Milk ran for a Supervisor seat again in 1975, but unfortunately lost again. However, he was now well-known as a spokesman for the Castro Street gay community, and he was appointed by his friend Mayor George Moscone to the San Francisco Board of Permit Appeals, making him the first openly gay city commissioner in the United States.
Harvey Milk was a civil and human rights leader who became one of the first openly gay elected officials in the United States in 1977 when he won a seat on the San Francisco Board of Supervisors. Milk was born in 1930 in Woodmere, New York, and knew he was gay from a young age. Milk served in the U.S. Navy, but resigned after being officially question about his sexual orientation. After the Navy, Milk worked a a schoolteacher, a stock analyst, and a production associate on Broadway. However, during the 60s and 70s, he became more involved in politics and activism.

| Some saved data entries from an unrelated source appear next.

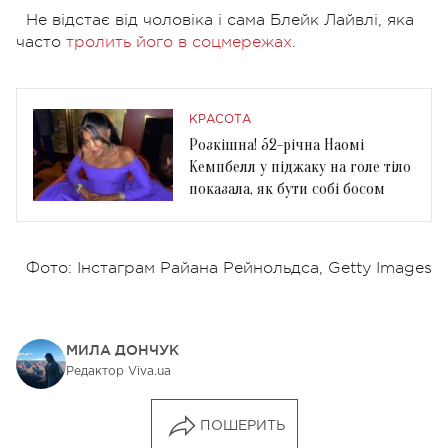
Не відстає від чоловіка і сама Блейк Лайвлі, яка
часто
тролить його в соцмережах
.
КРАСОТА
Розкішна! 52-річна Наомі
Кемпбелл у піджаку на голе тіло
показала, як бути собі босом
Фото: Інстаграм Райана Рейнольдса, Getty Images
МИЛА ДОНЧУК
Редактор Viva.ua
ПОШЕРИТЬ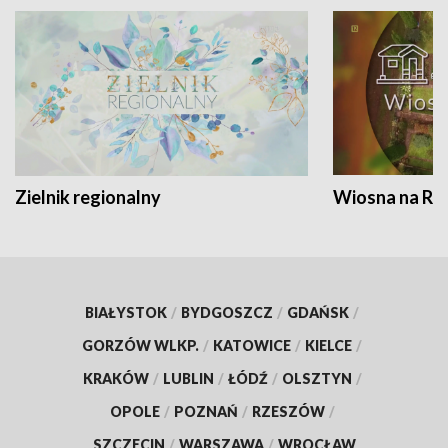
Zielnik regionalny
Wiosna na RO
BIAŁYSTOK
/
BYDGOSZCZ
/
GDAŃSK
/
GORZÓW WLKP.
/
KATOWICE
/
KIELCE
/
KRAKÓW
/
LUBLIN
/
ŁÓDŹ
/
OLSZTYN
/
OPOLE
/
POZNAŃ
/
RZESZÓW
/
SZCZECIN
/
WARSZAWA
/
WROCŁAW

In 1972, Milk moved to San Francisco and opened a store in the center of the city’s gay community. He became well-known and well-liked by the community members, and just over a year after arriving in San Francisco, he ran for the San Francisco Board of Supervisors. He lost that race, but became respected in local politics. When merchants tried to prevent gay men from opening a store, Milk and a few other businesses founded an association with Milk serving as president.
In November 1978, less than a year after Milk was inaugurated into his role as Supervisor, he and Mayor Moscone were assassinated by disgruntled former city Supervisor Dan White. Unfortunately, White was only given a short sentence for manslaughter, and was sentenced to less than 8 years in prison.